Aux Délices, le 16 mai [1755]
On m'a renvoyé de Paris, monsieur, une lettre que vous avez écrite au sieur Corbier.
Vous lui mandez que vous allez faire une édition d'un poème intitulé la Pucelle d'Orléans dont vous me croyez l'auteur, et vous le priez de la débiter à Paris. On m'a envoyé en même temps des lambeaux du manuscrit que vous achetez.

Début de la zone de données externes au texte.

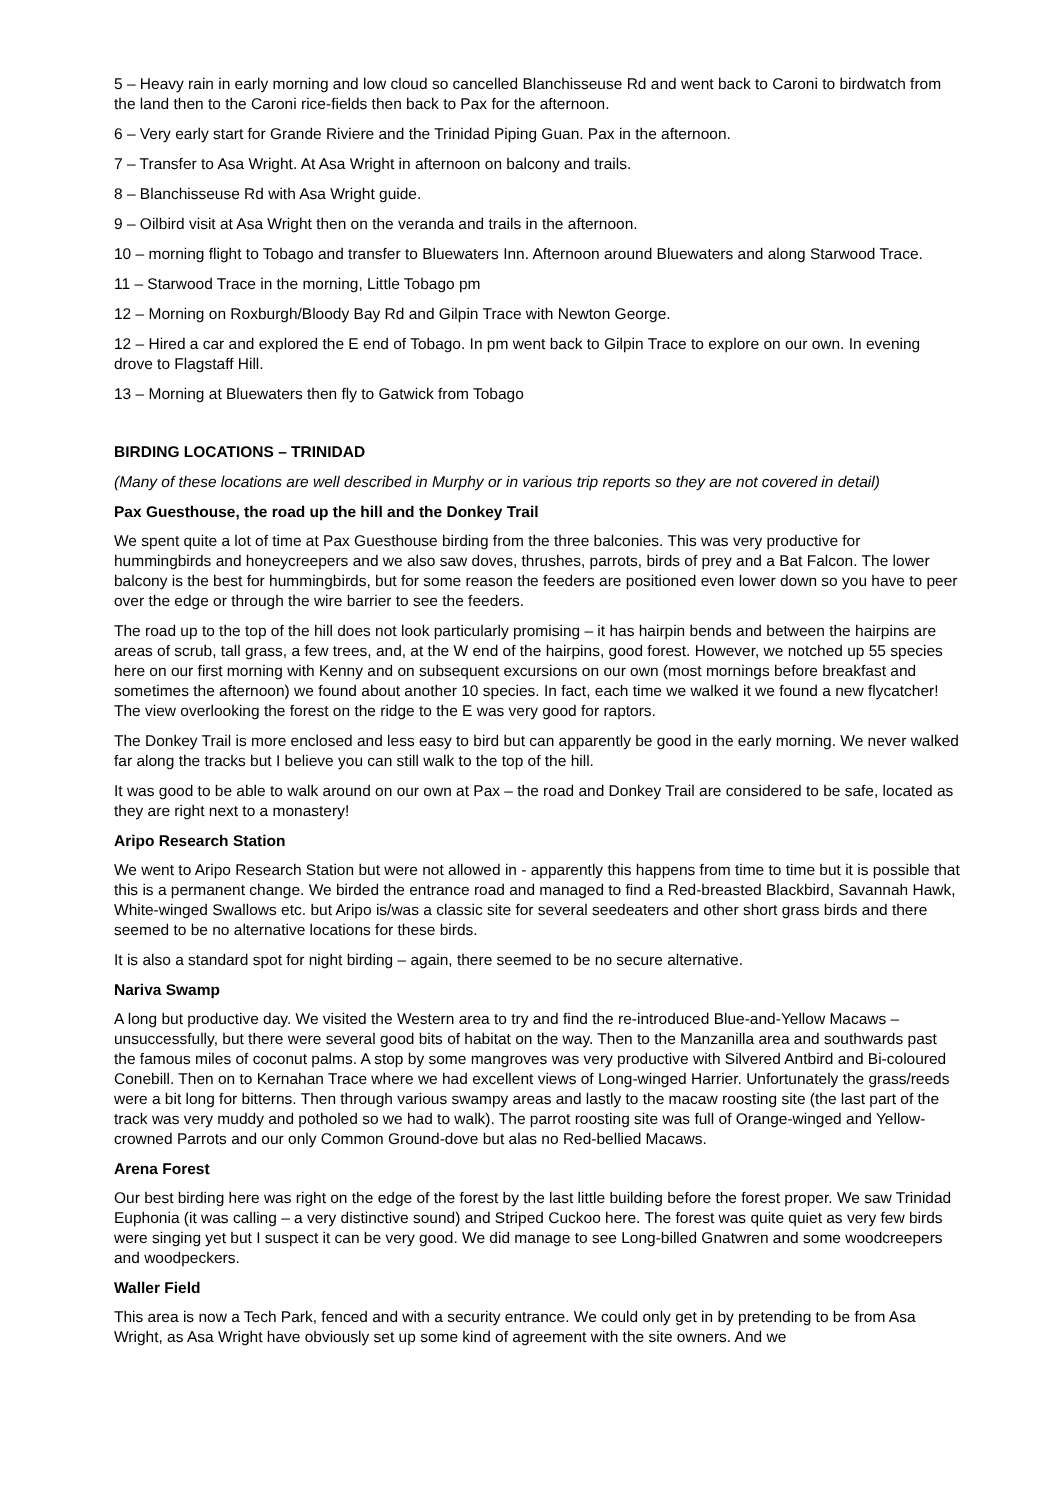5 – Heavy rain in early morning and low cloud so cancelled Blanchisseuse Rd and went back to Caroni to birdwatch from the land then to the Caroni rice-fields then back to Pax for the afternoon.
6 – Very early start for Grande Riviere and the Trinidad Piping Guan. Pax in the afternoon.
7 – Transfer to Asa Wright. At Asa Wright in afternoon on balcony and trails.
8 – Blanchisseuse Rd with Asa Wright guide.
9 – Oilbird visit at Asa Wright then on the veranda and trails in the afternoon.
10 – morning flight to Tobago and transfer to Bluewaters Inn. Afternoon around Bluewaters and along Starwood Trace.
11 – Starwood Trace in the morning, Little Tobago pm
12 – Morning on Roxburgh/Bloody Bay Rd and Gilpin Trace with Newton George.
12 – Hired a car and explored the E end of Tobago. In pm went back to Gilpin Trace to explore on our own. In evening drove to Flagstaff Hill.
13 – Morning at Bluewaters then fly to Gatwick from Tobago
BIRDING LOCATIONS – TRINIDAD
(Many of these locations are well described in Murphy or in various trip reports so they are not covered in detail)
Pax Guesthouse, the road up the hill and the Donkey Trail
We spent quite a lot of time at Pax Guesthouse birding from the three balconies. This was very productive for hummingbirds and honeycreepers and we also saw doves, thrushes, parrots, birds of prey and a Bat Falcon. The lower balcony is the best for hummingbirds, but for some reason the feeders are positioned even lower down so you have to peer over the edge or through the wire barrier to see the feeders.
The road up to the top of the hill does not look particularly promising – it has hairpin bends and between the hairpins are areas of scrub, tall grass, a few trees, and, at the W end of the hairpins, good forest. However, we notched up 55 species here on our first morning with Kenny and on subsequent excursions on our own (most mornings before breakfast and sometimes the afternoon) we found about another 10 species. In fact, each time we walked it we found a new flycatcher! The view overlooking the forest on the ridge to the E was very good for raptors.
The Donkey Trail is more enclosed and less easy to bird but can apparently be good in the early morning. We never walked far along the tracks but I believe you can still walk to the top of the hill.
It was good to be able to walk around on our own at Pax – the road and Donkey Trail are considered to be safe, located as they are right next to a monastery!
Aripo Research Station
We went to Aripo Research Station but were not allowed in - apparently this happens from time to time but it is possible that this is a permanent change. We birded the entrance road and managed to find a Red-breasted Blackbird, Savannah Hawk, White-winged Swallows etc. but Aripo is/was a classic site for several seedeaters and other short grass birds and there seemed to be no alternative locations for these birds.
It is also a standard spot for night birding – again, there seemed to be no secure alternative.
Nariva Swamp
A long but productive day. We visited the Western area to try and find the re-introduced Blue-and-Yellow Macaws – unsuccessfully, but there were several good bits of habitat on the way. Then to the Manzanilla area and southwards past the famous miles of coconut palms. A stop by some mangroves was very productive with Silvered Antbird and Bi-coloured Conebill. Then on to Kernahan Trace where we had excellent views of Long-winged Harrier. Unfortunately the grass/reeds were a bit long for bitterns. Then through various swampy areas and lastly to the macaw roosting site (the last part of the track was very muddy and potholed so we had to walk). The parrot roosting site was full of Orange-winged and Yellow-crowned Parrots and our only Common Ground-dove but alas no Red-bellied Macaws.
Arena Forest
Our best birding here was right on the edge of the forest by the last little building before the forest proper. We saw Trinidad Euphonia (it was calling – a very distinctive sound) and Striped Cuckoo here. The forest was quite quiet as very few birds were singing yet but I suspect it can be very good. We did manage to see Long-billed Gnatwren and some woodcreepers and woodpeckers.
Waller Field
This area is now a Tech Park, fenced and with a security entrance. We could only get in by pretending to be from Asa Wright, as Asa Wright have obviously set up some kind of agreement with the site owners. And we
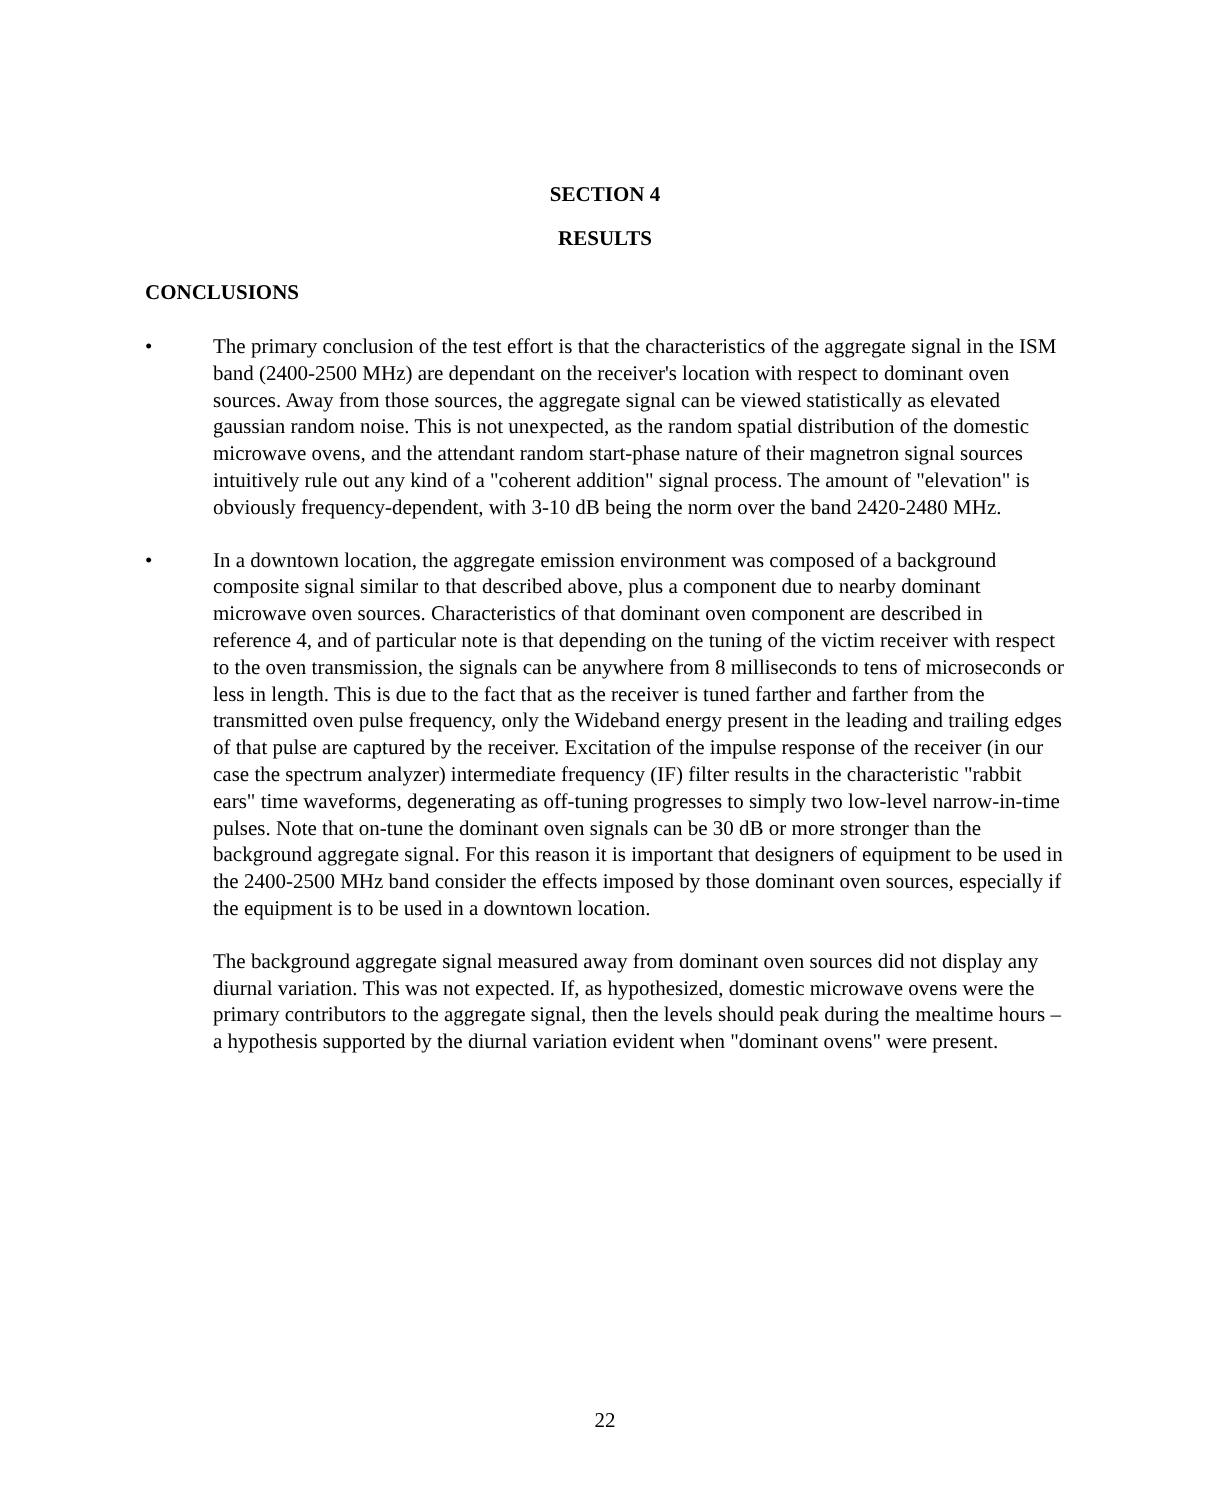SECTION 4
RESULTS
CONCLUSIONS
• The primary conclusion of the test effort is that the characteristics of the aggregate signal in the ISM band (2400-2500 MHz) are dependant on the receiver's location with respect to dominant oven sources. Away from those sources, the aggregate signal can be viewed statistically as elevated gaussian random noise. This is not unexpected, as the random spatial distribution of the domestic microwave ovens, and the attendant random start-phase nature of their magnetron signal sources intuitively rule out any kind of a "coherent addition" signal process. The amount of "elevation" is obviously frequency-dependent, with 3-10 dB being the norm over the band 2420-2480 MHz.
• In a downtown location, the aggregate emission environment was composed of a background composite signal similar to that described above, plus a component due to nearby dominant microwave oven sources. Characteristics of that dominant oven component are described in reference 4, and of particular note is that depending on the tuning of the victim receiver with respect to the oven transmission, the signals can be anywhere from 8 milliseconds to tens of microseconds or less in length. This is due to the fact that as the receiver is tuned farther and farther from the transmitted oven pulse frequency, only the Wideband energy present in the leading and trailing edges of that pulse are captured by the receiver. Excitation of the impulse response of the receiver (in our case the spectrum analyzer) intermediate frequency (IF) filter results in the characteristic "rabbit ears" time waveforms, degenerating as off-tuning progresses to simply two low-level narrow-in-time pulses. Note that on-tune the dominant oven signals can be 30 dB or more stronger than the background aggregate signal. For this reason it is important that designers of equipment to be used in the 2400-2500 MHz band consider the effects imposed by those dominant oven sources, especially if the equipment is to be used in a downtown location.
The background aggregate signal measured away from dominant oven sources did not display any diurnal variation. This was not expected. If, as hypothesized, domestic microwave ovens were the primary contributors to the aggregate signal, then the levels should peak during the mealtime hours – a hypothesis supported by the diurnal variation evident when "dominant ovens" were present.
22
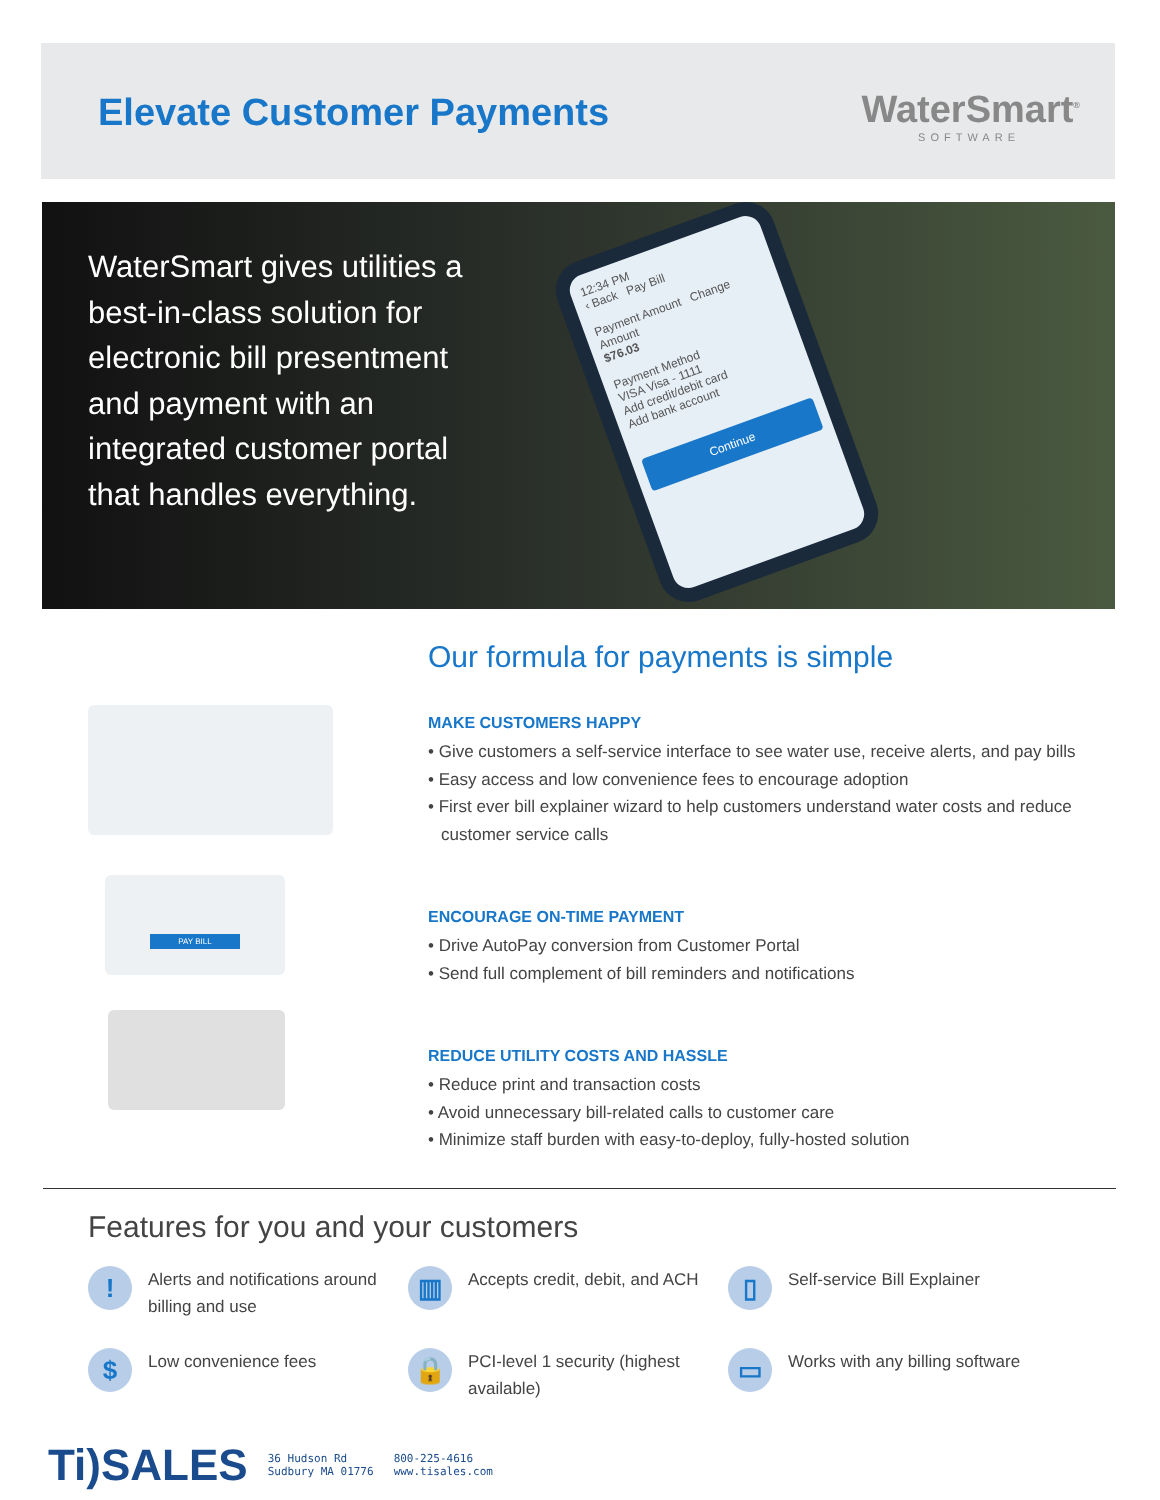Elevate Customer Payments WaterSmart<sup>®</sup>
SOFTWARE
WaterSmart gives utilities a best-in-class solution for electronic bill presentment and payment with an integrated customer portal that handles everything.
12:34 PM
‹ Back Pay Bill
Payment Amount Change Amount
$76.03
Payment Method
VISA Visa - 1111
Add credit/debit card
Add bank account
Continue
PAY BILL
Our formula for payments is simple
MAKE CUSTOMERS HAPPY
• Give customers a self-service interface to see water use, receive alerts, and pay bills
• Easy access and low convenience fees to encourage adoption
• First ever bill explainer wizard to help customers understand water costs and reduce customer service calls
ENCOURAGE ON-TIME PAYMENT
• Drive AutoPay conversion from Customer Portal
• Send full complement of bill reminders and notifications
REDUCE UTILITY COSTS AND HASSLE
• Reduce print and transaction costs
• Avoid unnecessary bill-related calls to customer care
• Minimize staff burden with easy-to-deploy, fully-hosted solution
Features for you and your customers
!
Alerts and notifications around billing and use
▥
Accepts credit, debit, and ACH
▯
Self-service Bill Explainer
$
Low convenience fees
🔒
PCI-level 1 security (highest available)
▭
Works with any billing software
Ti)SALES
36 Hudson Rd
Sudbury MA 01776
800-225-4616
www.tisales.com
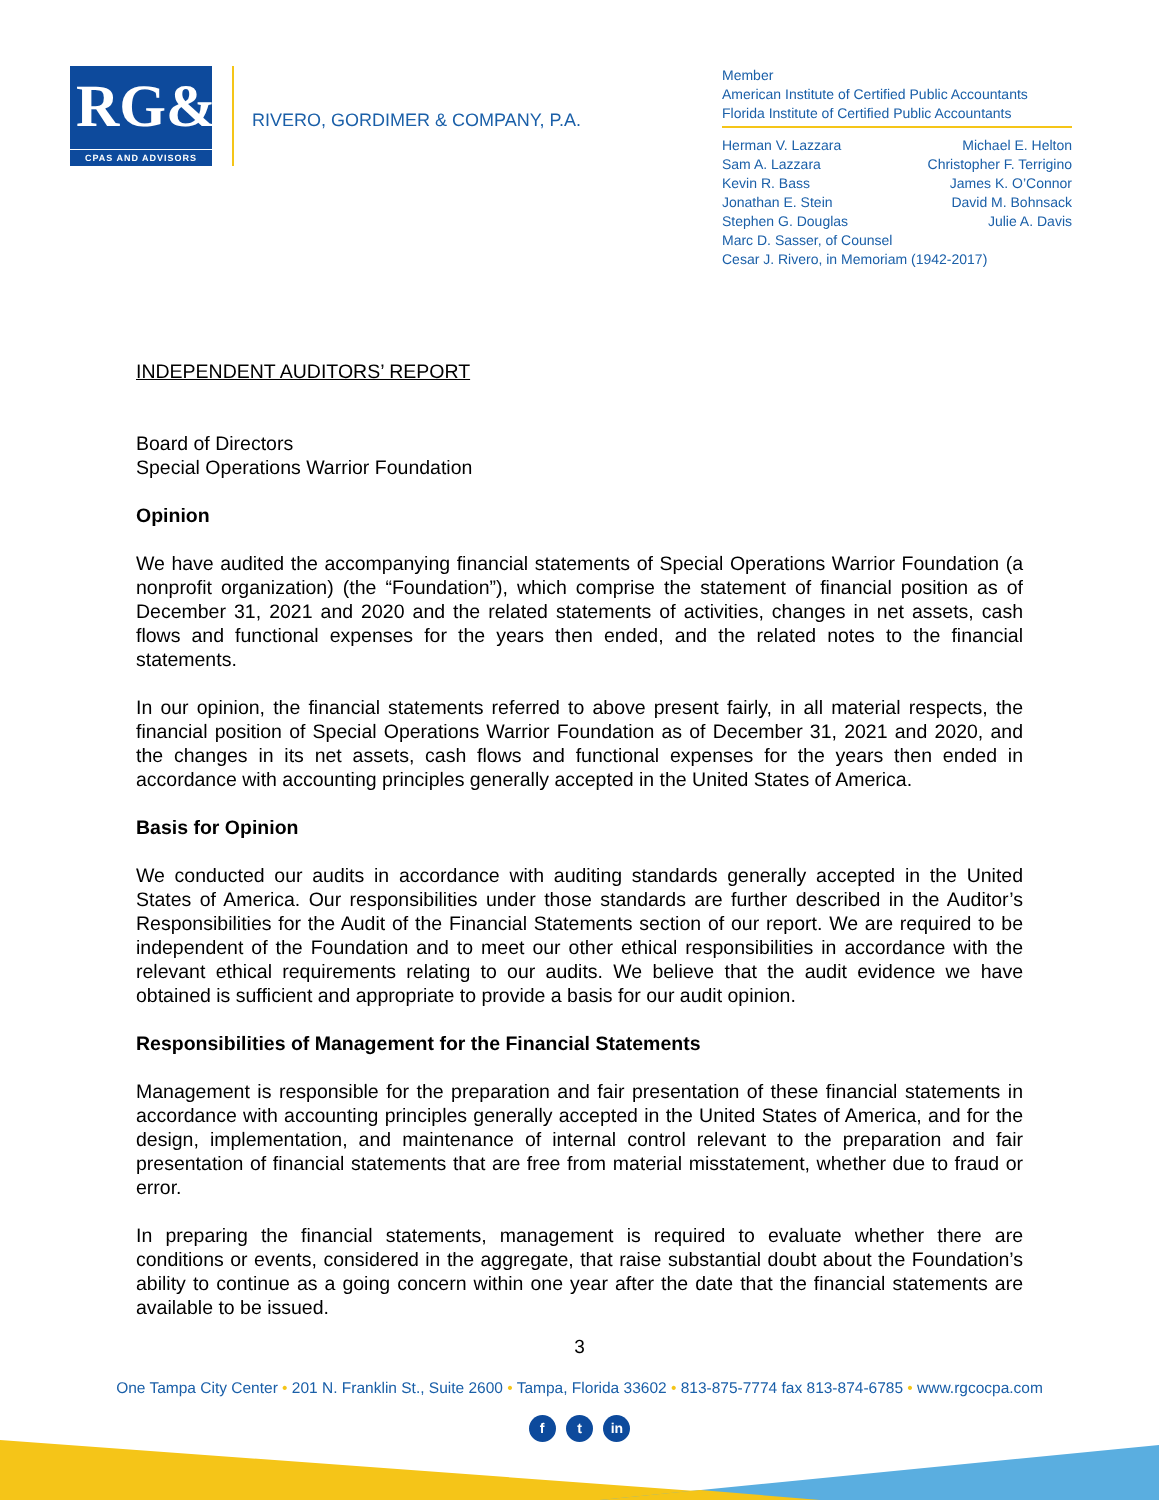RG&Co
CPAS AND ADVISORS
RIVERO, GORDIMER & COMPANY, P.A.
Member
American Institute of Certified Public Accountants
Florida Institute of Certified Public Accountants
Herman V. Lazzara Michael E. Helton
Sam A. Lazzara Christopher F. Terrigino
Kevin R. Bass James K. O’Connor
Jonathan E. Stein David M. Bohnsack
Stephen G. Douglas Julie A. Davis
Marc D. Sasser, of Counsel
Cesar J. Rivero, in Memoriam (1942-2017)
INDEPENDENT AUDITORS’ REPORT
Board of Directors
Special Operations Warrior Foundation
Opinion
We have audited the accompanying financial statements of Special Operations Warrior Foundation (a nonprofit organization) (the “Foundation”), which comprise the statement of financial position as of December 31, 2021 and 2020 and the related statements of activities, changes in net assets, cash flows and functional expenses for the years then ended, and the related notes to the financial statements.
In our opinion, the financial statements referred to above present fairly, in all material respects, the financial position of Special Operations Warrior Foundation as of December 31, 2021 and 2020, and the changes in its net assets, cash flows and functional expenses for the years then ended in accordance with accounting principles generally accepted in the United States of America.
Basis for Opinion
We conducted our audits in accordance with auditing standards generally accepted in the United States of America. Our responsibilities under those standards are further described in the Auditor’s Responsibilities for the Audit of the Financial Statements section of our report. We are required to be independent of the Foundation and to meet our other ethical responsibilities in accordance with the relevant ethical requirements relating to our audits. We believe that the audit evidence we have obtained is sufficient and appropriate to provide a basis for our audit opinion.
Responsibilities of Management for the Financial Statements
Management is responsible for the preparation and fair presentation of these financial statements in accordance with accounting principles generally accepted in the United States of America, and for the design, implementation, and maintenance of internal control relevant to the preparation and fair presentation of financial statements that are free from material misstatement, whether due to fraud or error.
In preparing the financial statements, management is required to evaluate whether there are conditions or events, considered in the aggregate, that raise substantial doubt about the Foundation’s ability to continue as a going concern within one year after the date that the financial statements are available to be issued.
3
One Tampa City Center • 201 N. Franklin St., Suite 2600 • Tampa, Florida 33602 • 813-875-7774 fax 813-874-6785 • www.rgcocpa.com
f t in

Je dois vous avertir que vous ne pouvez faire un plus mauvais marché; que ce manuscrit n'est point de moi; que c'est une infâme rapsodie aussi plate, aussi grossière qu'indécente; qu'elle a été fabriquée sur l'ancien plan d'un ouvrage que j'avais ébauché il y a trente ans; que c'est l'ouvrage d'un homme qui ne connait ni la poésie, ni le bon sens, ni les mœurs; que vous n'en vendriez jamais cent exemplaires; et qu'il ne vous resterait après avoir perdu votre argent, que la honte et le danger d'avoir imprimé un ouvrage scandaleux. J'espère que vous profiterez de l'avis que je vous donne; je serai d'ailleurs aussi empressé à vous rendre service qu'à vous instruire du mauvais marché qu'on vous propose. Si vous voulez m'informer de ce que vous savez sur cette affaire, comme je vous informe de ce que je sais positivement, vous me ferez un plaisir que je reconnaîtrai, étant tout à vous.